- Tâches et exercices -
A. Indiquez si chacune des affirmations suivantes concorde avec le texte à examiner, par oui ou par non, en citant les mots du texte qui tranchent : (i) la diversification des profils date surtout de l'épisode des gilets jaunes ; (ii) le journaliste sait à quel niveau les personnes rencontrées pratiquent ces actions ; (iii) la réunion a eu lieu un mardi.
B. Relevez, s'il vous plaît, toutes les dates qui figurent dans le texte à examiner.
C. Recopiez mot pour mot le passage du texte à examiner qui va de « La diversification des » à « illégale était préférable. ».

- Texte à examiner -

——————————

Réunion du lundi 26 juin 2023 à 18h00
Commission d'enquête sur la structuration, le financement, les moyens et les modalités d'action des groupuscules auteurs de violences à l'occasion des manifestations et rassemblements intervenus entre le 16 mars et le 3 mai 2023, ainsi que sur le déroulement de ces manifestations et rassemblements

Thierry Vincent, journaliste :

La diversification des profils est un processus continu depuis plusieurs années. Elle date surtout de l'épisode des gilets jaunes, qui ont été confrontés à une réponse policière forte entraînant beaucoup de blessés et qui ont perçu cela comme des violences policières. Il y a une sorte d'alliance avec les black blocs qui leur ont prêté main forte et leur ont montré comment, selon leur terme, « se défendre » contre la police. Je pense que ce qui a attiré beaucoup de gens. De même, lors de la contestation de la réforme des retraites, qu'il n'y ait aucune avancée en dépit de la durée et du succès du mouvement en a probablement désespéré certains, et les a convaincus que cette méthode illégale était préférable.

Bien entendu, pour écrire mon livre, j'ai rencontré des gens qui font partie de la mouvance, qui prônent ce genre d'actions et les pratiquent, même si j'ignore à quel niveau. Je n'ai pas voulu en dire trop, vous le comprenez, pour préserver le secret des sources.

——————————

- Données disponibles -
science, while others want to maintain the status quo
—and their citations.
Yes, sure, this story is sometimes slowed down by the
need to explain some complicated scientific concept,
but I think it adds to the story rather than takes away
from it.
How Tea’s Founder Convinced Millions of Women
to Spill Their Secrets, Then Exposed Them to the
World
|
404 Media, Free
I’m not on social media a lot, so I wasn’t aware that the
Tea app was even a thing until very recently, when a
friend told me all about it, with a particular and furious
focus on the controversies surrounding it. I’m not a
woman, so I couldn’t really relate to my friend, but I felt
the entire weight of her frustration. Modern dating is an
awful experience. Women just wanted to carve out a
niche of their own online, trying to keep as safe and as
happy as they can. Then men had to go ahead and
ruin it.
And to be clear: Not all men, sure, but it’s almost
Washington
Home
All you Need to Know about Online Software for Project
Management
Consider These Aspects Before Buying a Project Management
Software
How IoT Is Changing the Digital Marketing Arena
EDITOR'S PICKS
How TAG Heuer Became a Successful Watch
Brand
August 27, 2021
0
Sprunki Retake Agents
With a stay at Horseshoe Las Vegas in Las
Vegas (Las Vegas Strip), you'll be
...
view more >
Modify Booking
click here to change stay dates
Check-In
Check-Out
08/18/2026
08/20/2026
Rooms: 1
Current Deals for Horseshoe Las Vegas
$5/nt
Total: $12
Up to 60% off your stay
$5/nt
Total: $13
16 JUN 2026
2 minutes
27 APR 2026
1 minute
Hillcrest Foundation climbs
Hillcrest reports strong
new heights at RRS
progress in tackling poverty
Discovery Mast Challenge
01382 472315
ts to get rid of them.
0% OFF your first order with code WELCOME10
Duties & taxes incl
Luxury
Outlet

——————————

- Réponses par numéro -
A.
(i) Oui : « Elle date surtout de l'épisode des gilets jaunes ».
(ii) Non : « même si j'ignore à quel niveau ».
(iii) Non : « Réunion du lundi 26 juin 2023 à 18h00 ».

B. 26 juin 2023 ; 16 mars ; 3 mai 2023

C.
La diversification des profils est un processus continu depuis plusieurs années. Elle date surtout de l'épisode des gilets jaunes, qui ont été confrontés à une réponse policière forte entraînant beaucoup de blessés et qui ont perçu cela comme des violences policières. Il y a une sorte d'alliance avec les black blocs qui leur ont prêté main forte et leur ont montré comment, selon leur terme, « se défendre » contre la police. Je pense que ce qui a attiré beaucoup de gens. De même, lors de la contestation de la réforme des retraites, qu'il n'y ait aucune avancée en dépit de la durée et du succès du mouvement en a probablement désespéré certains, et les a convaincus que cette méthode illégale était préférable.